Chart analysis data
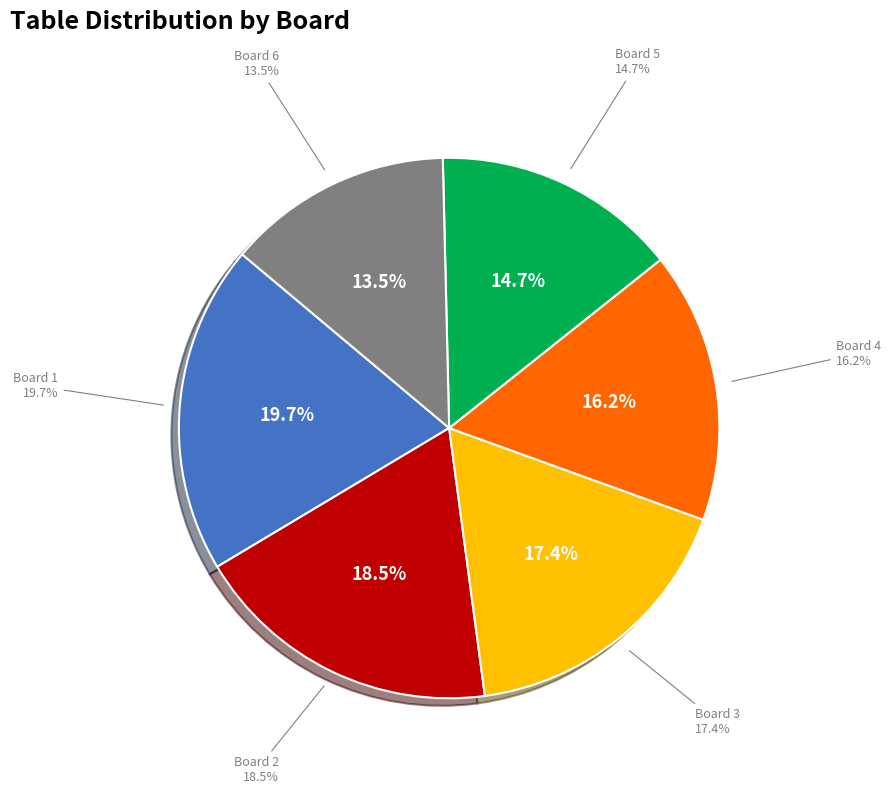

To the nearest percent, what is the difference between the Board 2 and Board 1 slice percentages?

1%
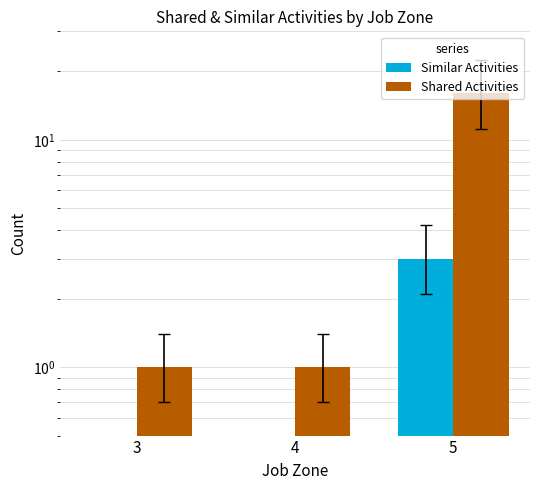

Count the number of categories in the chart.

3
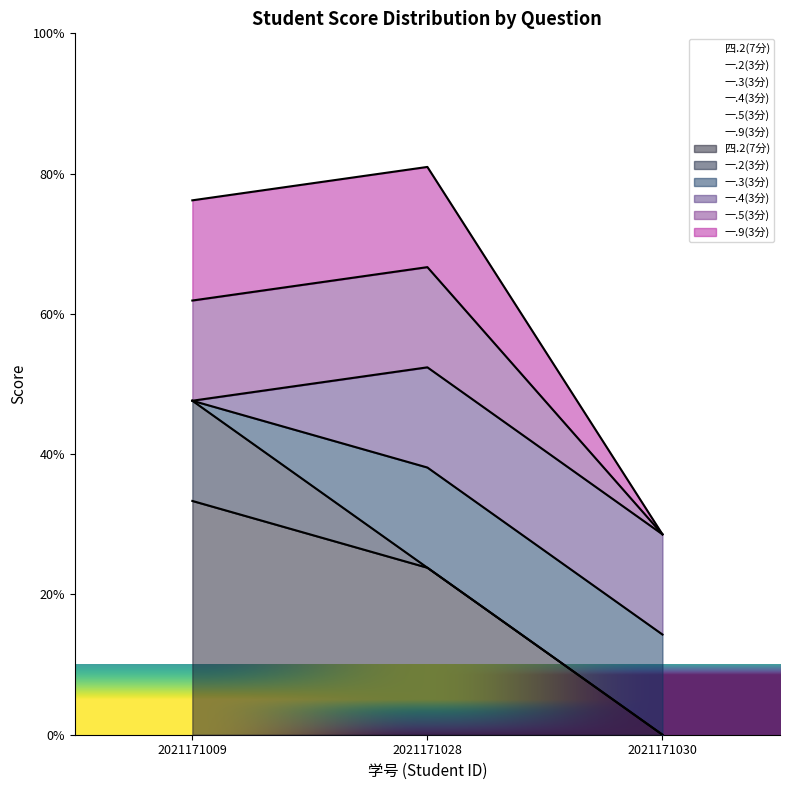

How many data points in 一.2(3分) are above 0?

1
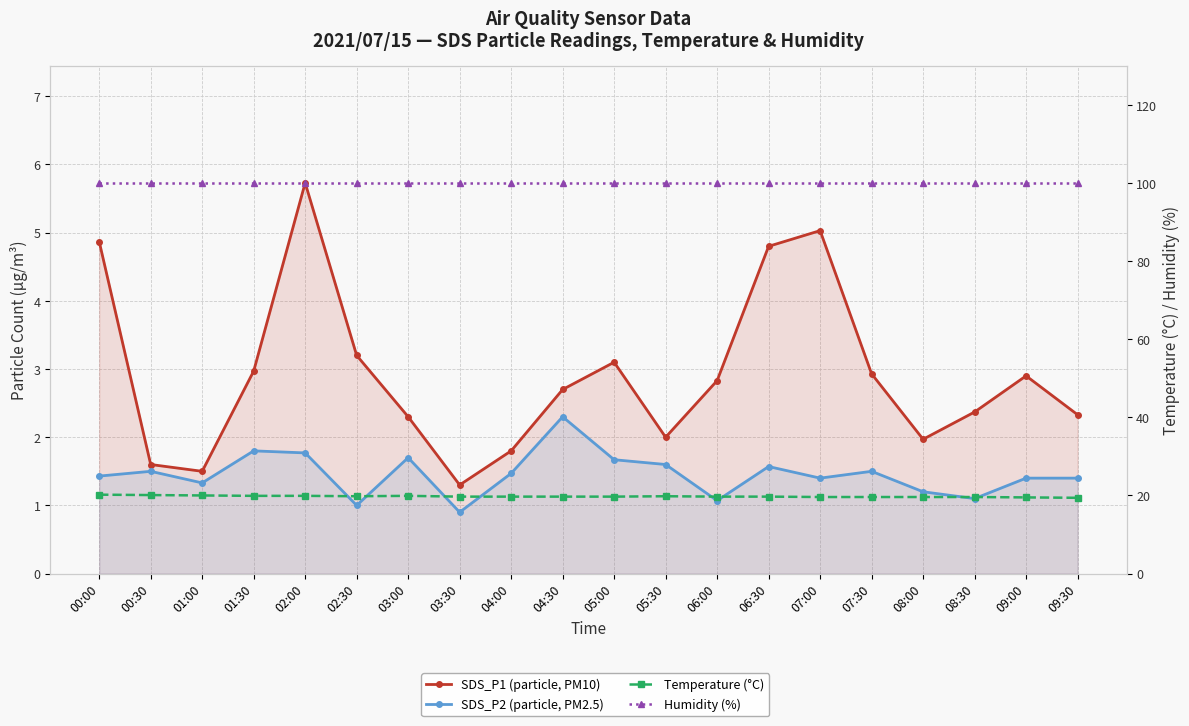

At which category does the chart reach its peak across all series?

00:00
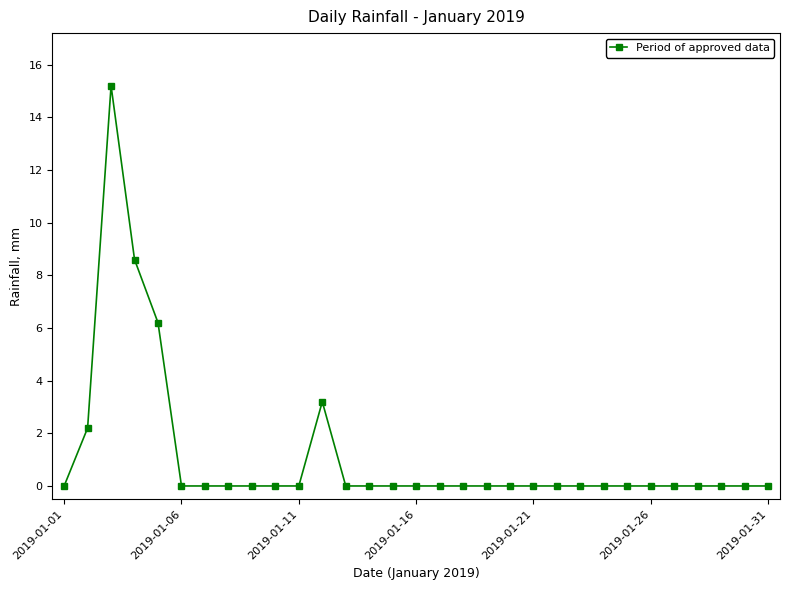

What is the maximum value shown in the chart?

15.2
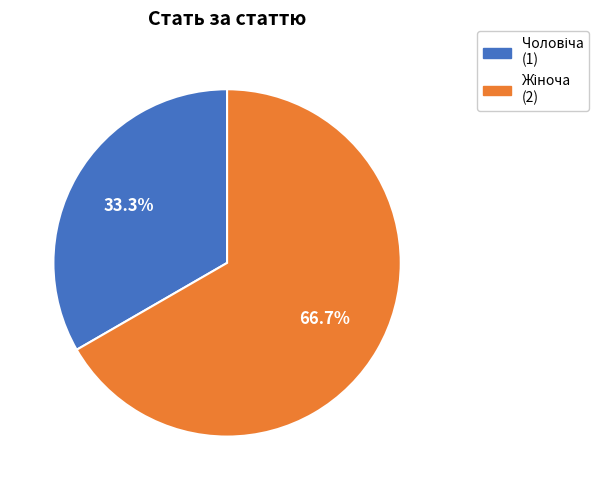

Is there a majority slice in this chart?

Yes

*WORK INSTRUCTION:*
Can you convert the text lines of all these records into a Markdown table with the columns n (row number) and Line? Skip blank lines and leave the pictures out.

*RESULT OF THE EXERCISE:*
| n | Line |
|---|---|
| 1 | To the nearest percent, what is the difference between the Board 2 and Board 1 slice percentages? |
| 2 | 1% |
| 3 | Count the number of categories in the chart. |
| 4 | 3 |
| 5 | How many data points in 一.2(3分) are above 0? |
| 6 | 1 |
| 7 | At which category does the chart reach its peak across all series? |
| 8 | 00:00 |
| 9 | What is the maximum value shown in the chart? |
| 10 | 15.2 |
| 11 | Is there a majority slice in this chart? |
| 12 | Yes |